In "Remix Cultures," students learn the historical, practical, and critical views of "intellectual property" (IP) by analyzing everything from the UO mascot to Jay-Z. The course highlights how “ideas” are part of a remix continuum: new ideas often remix the great ideas that preceded them and will themselves be remixed in the future. Students will deconstruct the relationship between politics and economics and interrogate the everyday ways that their lives are governed by (and often break) IP laws. As a group-satisfying Arts and Letters course, Remix Cultures provides students with a broad yet fundamental knowledge of how "IP" and "innovation" impact their lives: students of all majors engage with intellectual properties daily and may seek professions in fields that valorize intellectual property. By asking all students to actively and critically engage consumer media culture as intellectual property, the course provides a better understanding of how collaborative efforts are governed by laws that typically value and reward a singular author/genius.

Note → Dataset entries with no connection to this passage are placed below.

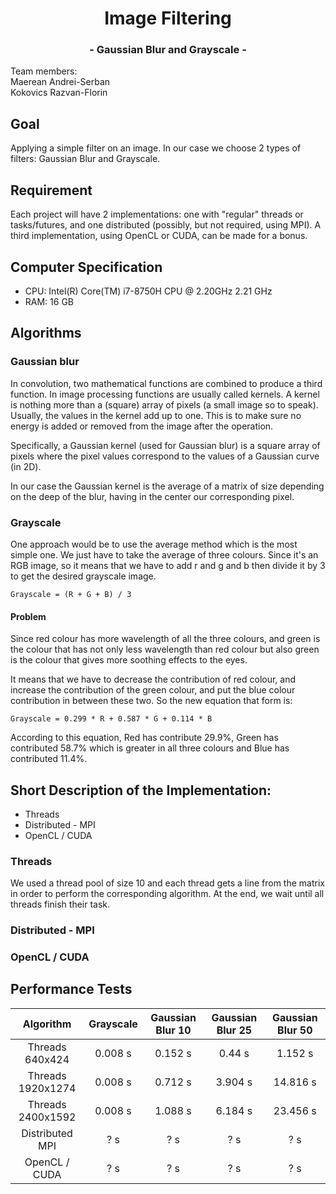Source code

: <h1 align="center">Image Filtering</h1>
<h3 align="center"> - Gaussian Blur and Grayscale - </h3>

Team members:\
Maerean Andrei-Serban\
Kokovics Razvan-Florin

## Goal

Applying a simple filter on an image. In our case we choose 2 types of filters: Gaussian Blur and Grayscale.

## Requirement

Each project will have 2 implementations: one with "regular" threads or tasks/futures, and one distributed (possibly, but not required, using MPI). A third implementation, using OpenCL or CUDA, can be made for a bonus.

## Computer Specification

* CPU: Intel(R) Core(TM) i7-8750H CPU @ 2.20GHz   2.21 GHz
* RAM: 16 GB

## Algorithms

### Gaussian blur

In convolution, two mathematical functions are combined to produce a third function. In image processing functions are usually called kernels. A kernel is nothing more than a (square) array of pixels (a small image so to speak). Usually, the values in the kernel add up to one. This is to make sure no energy is added or removed from the image after the operation.

Specifically, a Gaussian kernel (used for Gaussian blur) is a square array of pixels where the pixel values correspond to the values of a Gaussian curve (in 2D).

In our case the Gaussian kernel is the average of a matrix of size depending on the deep of the blur, having in the center our corresponding pixel.

### Grayscale

One approach would be to use the average method which is the most simple one. We just have to take the average of three colours. Since it's an RGB image, so it means that we have to add r and g and b then divide it by 3 to get the desired grayscale image.

    Grayscale = (R + G + B) / 3

#### Problem

Since red colour has more wavelength of all the three colours, and green is the colour that has not only less wavelength than red colour but also green is the colour that gives more soothing effects to the eyes.

It means that we have to decrease the contribution of red colour, and increase the contribution of the green colour, and put the blue colour contribution in between these two.
So the new equation that form is:

    Grayscale = 0.299 * R + 0.587 * G + 0.114 * B

According to this equation, Red has contribute 29.9\%, Green has contributed 58.7\% which is greater in all three colours and Blue has contributed 11.4\%.


## Short Description of the Implementation:

* Threads
* Distributed - MPI
* OpenCL / CUDA


### Threads

We used a thread pool of size 10 and each thread gets a line from the matrix in order to perform the corresponding algorithm. At the end, we wait until all threads finish their task.

### Distributed - MPI

### OpenCL / CUDA


## Performance Tests

Algorithm | Grayscale | Gaussian Blur 10 |  Gaussian Blur 25 | Gaussian Blur 50 |
:---:|:---:|:---:|:---:|:---:
Threads 640x424       | 0.008 s | 0.152 s | 0.44 s  | 1.152 s
Threads 1920x1274     | 0.008 s | 0.712 s | 3.904 s | 14.816 s
Threads 2400x1592     | 0.008 s | 1.088 s | 6.184 s | 23.456 s
Distributed MPI       | ? s     | ? s     | ? s     | ? s
OpenCL / CUDA         | ? s     | ? s     | ? s     | ? s
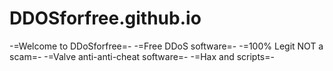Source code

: # DDOSforfree.github.io

 -=Welcome to DDoSforfree=-
 -=Free DDoS software=-
 -=100% Legit NOT a scam=-
 -=Valve anti-anti-cheat software=-
 -=Hax and scripts=-
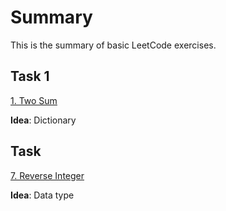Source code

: # Summary

This is the summary of basic LeetCode exercises.

## Task 1

[1. Two Sum](https://leetcode-cn.com/problems/two-sum/)

**Idea**: Dictionary

## Task

[7. Reverse Integer](https://leetcode-cn.com/problems/reverse-integer/)

**Idea**: Data type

CINE 265 History of Motion Picture I, The Silent Era >1 (4 credits)
Monday 2-2:50 p.m.; Wednesday 2-4:50 p.m. / Michael Aronson

CINE 265 (Previously ENG 265) is the first in a three-part chronological survey of the evolution of cinema as an institution and an art form. CINE 265 moves from the origins of cinema in the late 19th century through World War II. The primary texts for the course are the films themselves, but supplementary readings will also be assigned. The aim of the course is to develop interpretive skills relevant to the study of film by examining the history of major movements in Hollywood and world cinema. As a broad introduction to interpretive, theoretical, and institutional issues that are central to the study of film, CINE 265 satisfies the university's Group Requirement in the Arts and Letters category. The courses in motion picture history, CINE 265, 266, and 267 may be taken individually or as parts of an integrated sequence. Previously taught as ENG 265; not repeatable.

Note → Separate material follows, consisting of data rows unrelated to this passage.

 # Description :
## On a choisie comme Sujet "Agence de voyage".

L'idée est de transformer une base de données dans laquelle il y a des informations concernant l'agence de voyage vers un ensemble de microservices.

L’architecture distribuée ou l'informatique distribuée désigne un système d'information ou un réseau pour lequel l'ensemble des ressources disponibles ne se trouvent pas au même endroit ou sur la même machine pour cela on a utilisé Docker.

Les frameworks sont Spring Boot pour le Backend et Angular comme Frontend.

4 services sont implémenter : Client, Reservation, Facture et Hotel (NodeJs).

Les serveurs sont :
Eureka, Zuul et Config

CINE 381M Film Media & Culture >1>IP (4 credits)
1- Monday/Wednesday 12-1:50 p.m. / Allison McGuffie
2- Tuesday/Thursday, 4-5:50 p.m. / Jenee Wilde

This course introduces students to critical thinking about the historical and economic factors influencing film, media, and cultural production. Unconventional textual and contextual dynamics, understood as queer history, are the focus of the course. The framework we explore draws on critical approaches to race, ethnicity, class, education, and ability. Our goals are to discuss the power relations and unpredictable signifying practices involved in taste stratification and family norms; erotic possibilities and gender differentiation; art, marketing, advertising, and genre; capitalism, celebrity, censorship, polysemy, and interpretive texts; and the university industrial complex (i.e. socialization through education). We examine fiction, feature film, experimental media, and more. Readings are about the entertainment business, aesthetics and interpretation, and queer transgender culture. Previously taught as ENG 381; not repeatable.